I have multiple PDF files where I need to extract the author names. I need to extract the author names only from the first page of the PDF file and ignore all the other pages.
I have multiple PDF files which the same format where I need to extract the author names.
Here is the link for PDF pdf file
Below is the image where the first page of PDF looks like
I need to extract the author names which is in bold color. I am using the below code to extract
import PyPDF2
import re
file = 'pdf_file'
reader = PyPDF2.PdfReader(file)
page = reader.pages[0]
pdf_text_from_paper = page.extract_text()
emails_pattern = r"\{([^}]+)\}"
email_matches = re.findall(emails_pattern, pdf_text_from_paper)
I could able to extract the emails but not the names. Can anyone tell on how to extract the names?
I am not certain that this will work for all of your pdfs, but this at least works for the one you linked to in your question and if they are all the same format then it could work on the others as well.:
pattern = re.compile(r'\s{4}(?!Introduction)(\w+\s\w*?\.?\s?\w*?)\s{2}')
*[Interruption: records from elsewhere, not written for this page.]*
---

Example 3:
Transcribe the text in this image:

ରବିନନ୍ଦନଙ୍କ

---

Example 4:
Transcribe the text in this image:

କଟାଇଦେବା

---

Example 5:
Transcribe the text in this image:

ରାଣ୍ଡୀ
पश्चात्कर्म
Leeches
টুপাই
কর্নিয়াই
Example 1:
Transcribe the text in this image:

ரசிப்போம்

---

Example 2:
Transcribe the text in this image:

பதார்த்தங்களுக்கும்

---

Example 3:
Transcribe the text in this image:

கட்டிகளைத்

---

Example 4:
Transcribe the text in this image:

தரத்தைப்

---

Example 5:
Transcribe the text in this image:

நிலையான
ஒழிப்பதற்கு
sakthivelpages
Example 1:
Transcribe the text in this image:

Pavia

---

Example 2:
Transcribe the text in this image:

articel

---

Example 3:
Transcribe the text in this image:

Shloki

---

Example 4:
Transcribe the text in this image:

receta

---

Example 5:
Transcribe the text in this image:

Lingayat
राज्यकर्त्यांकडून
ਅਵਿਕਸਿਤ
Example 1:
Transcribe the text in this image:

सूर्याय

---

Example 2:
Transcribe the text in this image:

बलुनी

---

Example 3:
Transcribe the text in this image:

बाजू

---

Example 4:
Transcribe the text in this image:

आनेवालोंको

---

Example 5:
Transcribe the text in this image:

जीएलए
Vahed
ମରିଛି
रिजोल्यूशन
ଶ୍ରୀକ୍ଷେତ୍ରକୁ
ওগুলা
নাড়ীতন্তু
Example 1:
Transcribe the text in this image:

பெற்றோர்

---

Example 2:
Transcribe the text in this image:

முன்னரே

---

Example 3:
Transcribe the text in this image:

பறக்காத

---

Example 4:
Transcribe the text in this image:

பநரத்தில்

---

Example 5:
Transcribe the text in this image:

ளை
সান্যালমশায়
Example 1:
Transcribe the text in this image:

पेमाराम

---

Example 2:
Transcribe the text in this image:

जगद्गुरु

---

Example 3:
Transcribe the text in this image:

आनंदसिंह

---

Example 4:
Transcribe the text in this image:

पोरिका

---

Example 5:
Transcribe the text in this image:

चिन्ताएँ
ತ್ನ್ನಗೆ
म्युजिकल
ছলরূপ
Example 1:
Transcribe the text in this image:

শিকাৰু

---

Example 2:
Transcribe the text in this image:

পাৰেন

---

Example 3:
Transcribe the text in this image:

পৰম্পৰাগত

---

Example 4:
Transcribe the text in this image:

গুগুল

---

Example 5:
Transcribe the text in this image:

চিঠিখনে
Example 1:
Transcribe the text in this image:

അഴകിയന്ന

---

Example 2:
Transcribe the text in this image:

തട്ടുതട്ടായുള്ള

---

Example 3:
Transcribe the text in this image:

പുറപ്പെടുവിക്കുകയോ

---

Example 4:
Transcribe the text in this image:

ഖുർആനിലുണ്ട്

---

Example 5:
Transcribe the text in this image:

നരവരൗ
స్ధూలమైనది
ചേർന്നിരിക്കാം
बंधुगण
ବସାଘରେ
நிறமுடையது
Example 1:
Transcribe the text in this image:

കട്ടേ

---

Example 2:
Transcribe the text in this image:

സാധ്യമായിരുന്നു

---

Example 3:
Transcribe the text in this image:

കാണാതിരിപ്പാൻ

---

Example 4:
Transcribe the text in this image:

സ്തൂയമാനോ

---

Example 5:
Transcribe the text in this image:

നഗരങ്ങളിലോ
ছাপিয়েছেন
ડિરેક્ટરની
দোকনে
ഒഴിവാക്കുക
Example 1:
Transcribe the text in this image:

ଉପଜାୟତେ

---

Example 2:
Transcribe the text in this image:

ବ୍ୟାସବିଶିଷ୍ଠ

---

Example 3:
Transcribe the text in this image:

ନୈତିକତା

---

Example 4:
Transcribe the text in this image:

matches = pattern.findall(page)
print(matches)
output
['Jiaheng Xie', 'Xiao Liu', 'Daniel Dajun Zeng', 'Xiao Fang']
This pattern works on both pdfs you linked to.
pattern = re.compile(r'1\s+?(\w+\s\w*?\.?\s?\w*?)\s*?\n|\{\w+?.*?@.*?\}\s+?(\w+\s\w*?\.?\s?\w*?)\s*?\n')
for doc in ["document1.pdf", "document2.pdf"]:
reader = PyPDF2.PdfReader(doc)
page = reader.pages[0]
text = page.extract_text()
matches = pattern.findall(text)
print([j for i in matches for j in i if j])
OUTPUT:
['Jiaheng Xie', 'Xiao Liu', 'Daniel Dajun Zeng', 'Xiao Fang']
['Honglin Deng', 'Weiquan W ang', 'Siyuan Li', 'Kai H. Lim']